• **TASK BRIEF**
Scan the data for "Sapiens" and copy the lines it appears in.

• **SUPPLIED MATERIAL**
☆ ☆ ☆ ☆ ☆
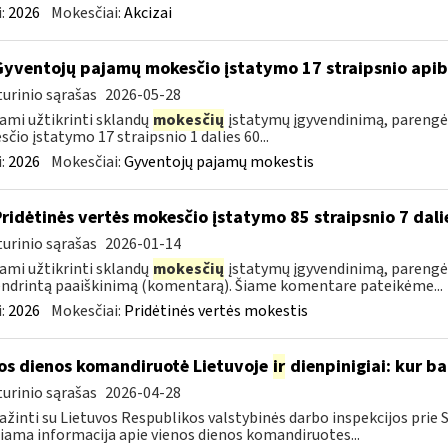
:
2026
Mokesčiai:
Akcizai
Gyventojų pajamų mokesčio įstatymo 17 straipsnio api
urinio sąrašas
2026-05-28
ami užtikrinti sklandų
mokesčių
įstatymų įgyvendinimą, parengė
čio įstatymo 17 straipsnio 1 dalies 60...
:
2026
Mokesčiai:
Gyventojų pajamų mokestis
Pridėtinės vertės mokesčio įstatymo 85 straipsnio 7 da
urinio sąrašas
2026-01-14
ami užtikrinti sklandų
mokesčių
įstatymų įgyvendinimą, parengėm
ndrintą paaiškinimą (komentarą). Šiame komentare pateikėme...
:
2026
Mokesčiai:
Pridėtinės vertės mokestis
os dienos komandiruotė Lietuvoje
ir
dienpinigiai: kur ba
urinio sąrašas
2026-04-28
ažinti su Lietuvos Respublikos valstybinės darbo inspekcijos prie
iama informacija apie vienos dienos komandiruotes...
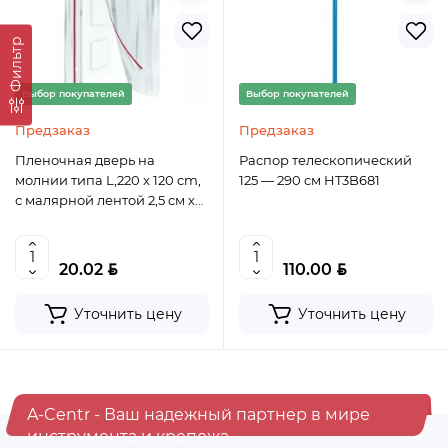
Фильтр
Выбор покупателей
Выбор покупателей
Предзаказ
Предзаказ
Пленочная дверь на
Распор телескопический
молнии типа L,220 x 120 cm,
125 — 290 см HT3B681
с малярной лентой 2,5 см х
10 м MATRIX 88758
BYN
BYN
20.02
110.00
Уточнить цену
Уточнить цену
A-Centr - Ваш надежный партнер в мире
инструмента и крепежа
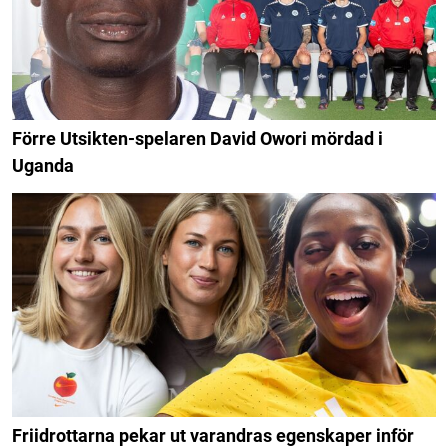
Förre Utsikten-spelaren David Owori mördad i
Uganda
Friidrottarna pekar ut varandras egenskaper inför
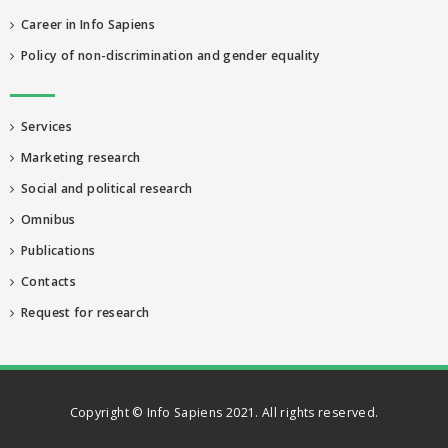
Career in Info Sapiens
Policy of non-discrimination and gender equality
Services
Marketing research
Social and political research
Omnibus
Publications
Contacts
Request for research
Copyright © Info Sapiens 2021. All rights reserved.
☆ ☆ ☆ ☆ ☆
• **TASK RESPONSE**
Career in Info Sapiens
Copyright © Info Sapiens 2021. All rights reserved.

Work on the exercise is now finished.